Saudi-backed SoftBank Vision’s war chest approaches $100bn

Saudi-backed SoftBank Vision’s war chest approaches $100bn
SoftBank Group Chairman and CEO Masayoshi Son gestures as he answers questions during a press briefing to announce the company’s financial results in Tokyo. (AFP)
Updated 08 February 2018

Saudi-backed SoftBank Vision’s war chest approaches $100bn

Saudi-backed SoftBank Vision’s war chest approaches $100bn

LONDON: A buying spree by Japan’s SoftBank Vision Fund (SVF), which counts the Kingdom’s Public Investment Fund as its top international backer, was highlighted on Wednesday when the parent company disclosed a 20 percent rise in net profit in the nine months to the end of last December at 1.01trillion yen ($925.2 million).
SVF listed 19 companies where it has holdings, many acquired since the first close of the fund in May 2017 when it unveiled a $93 billion war chest, which has since grown to more than $97.7 billion.
SVF has stakes in Arm Holdings, the UK chip maker, Slack Technologies, the business chat tool, Brain Corporation, the AI-based autonomous driving system developer, and Mapbox, the US geographical information platform, among others.
Affiliated fund, Delta, has only one asset, the Chinese ride-sharing company, DiDi.
Reuters reported on Wednesday that DiDi, which bought out Uber’s China business in 2016, was setting up an electric car sharing service with 12 automakers, including the local partners of Ford and the Renault-Nissan-Mitsubishi alliance.
Didi was quoted as saying it would build an “open new energy car-sharing system” that would allow members to use vehicles on demand through an app-based system.
SVF has invested $27.5 billion during the accounting period in tech companies that also include visual computing company NVIDIA, and co-working company WeWork.
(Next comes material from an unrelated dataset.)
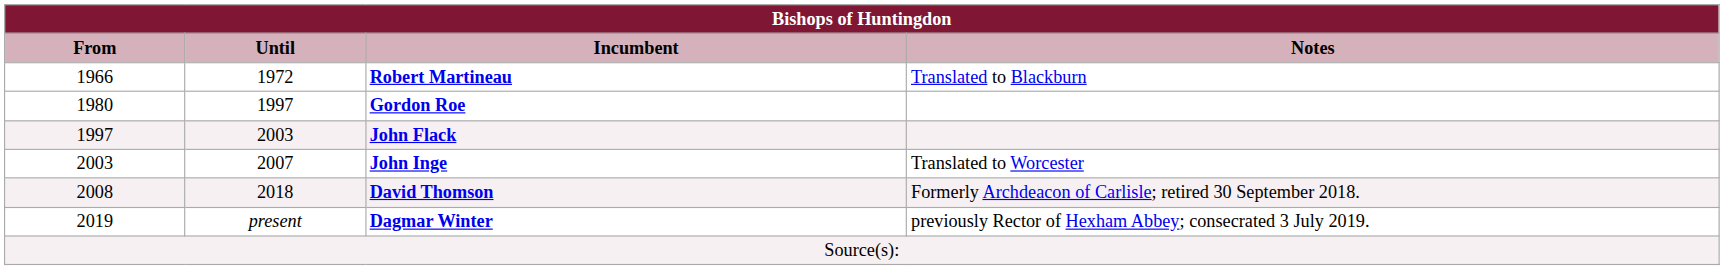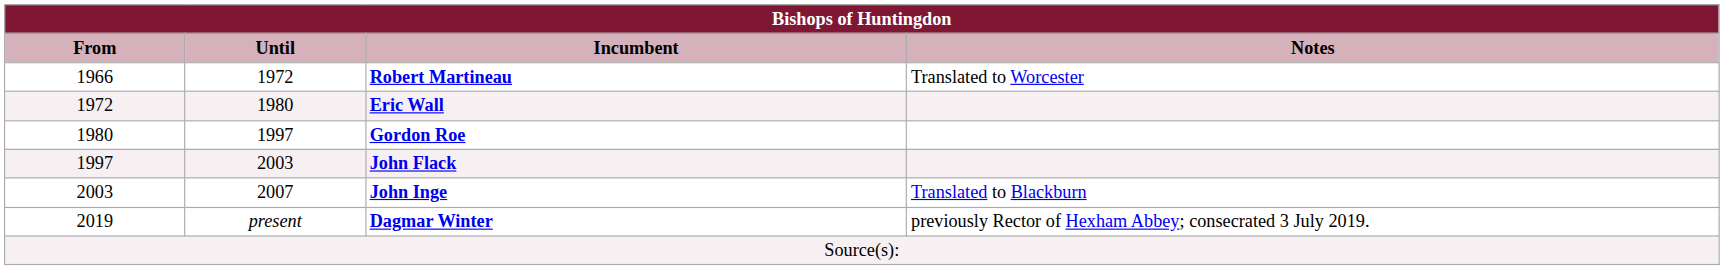Robert Martineau | Notes: Translated to Blackburn -> Translated to Worcester
+ row: 1972 | 1980 | Eric Wall
John Inge | Notes: Translated to Worcester -> Translated to Blackburn
- row: 2008 | 2018 | David Thomson | Formerly Archdeacon of Carlisle; retired 30 September 2018.
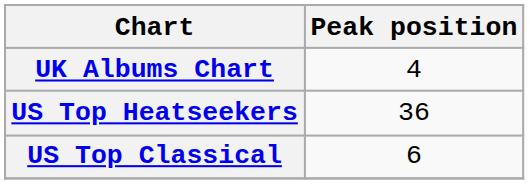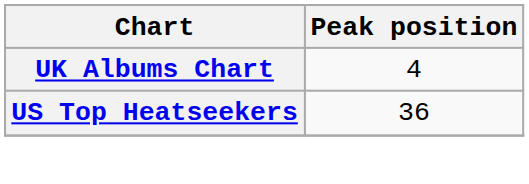- row: US Top Classical | 6
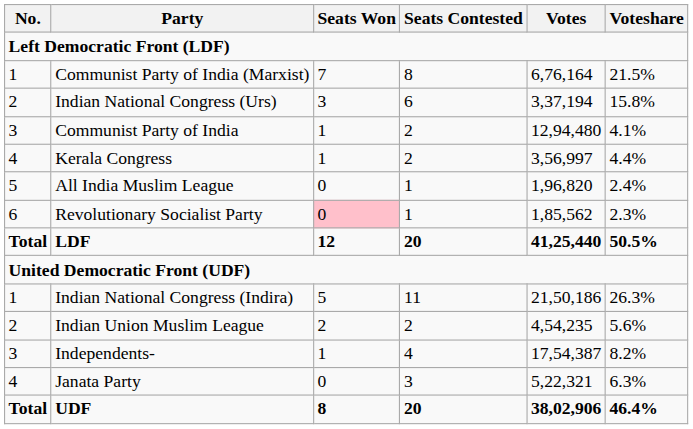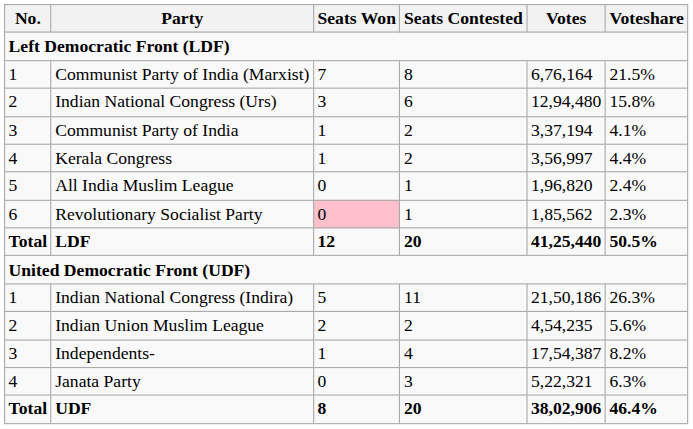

Since the end of the reporting period, SVF has acquired a 15 percent stake in Uber for $7.7 billion, and its swelling portfolio has grown to 26 companies.
Parent group SoftBank, which has a controlling stake in US mobile carrier Sprint, confirmed on Wednesday that it had launched preparations for a Tokyo listing of its domestic mobile phone business.
Headed by Japanese billionaire Masayoshi Son, SoftBank repeated that it is interested in buying companies in fields such as robotics, artificial intelligence and consumer technologies as automation gathers pace.
The relationship with the Kingdom will work both ways with Bloomberg reporting in 2017 that SoftBank planned to invest $25 billion in Saudi Arabia over the next three to four years.
At October’s Future Investment Initiative held in Riyadh, PIF and the Vision Fund signed a Memorandum of Understanding to create a ‘Solar Energy Plan 2030’ for the Kingdom.
The new initiative included an agreement to develop Saudi Arabia’s first 3-gigawatt solar generation capacity in 2018. This will take place through the Saudi Electricity Company, which is 74.3 percent owned by PIF.
Additionally, both parties will explore the possibility of the Vision Fund taking a significant minority equity stake in SEC, and work to identify opportunities to establish solar and battery manufacturing ecosystems in the Kingdom, which in turn will support sector diversification and job creation, it was said at FII.
“Rapid technology advancement and scale have transformed solar power into an attractive source of electricity,” said Son.
Son told a financial media conference in Japan on Wednesday, following publication of the latest financial data that group companies such as Arm and Yahoo! Japan were doing well, and he planned to invest in more companies that he called “unicorns.”
One such company he mentioned was Wag, a US venture connecting dog owners with dog walkers online, which Son called the “dog version of Uber.”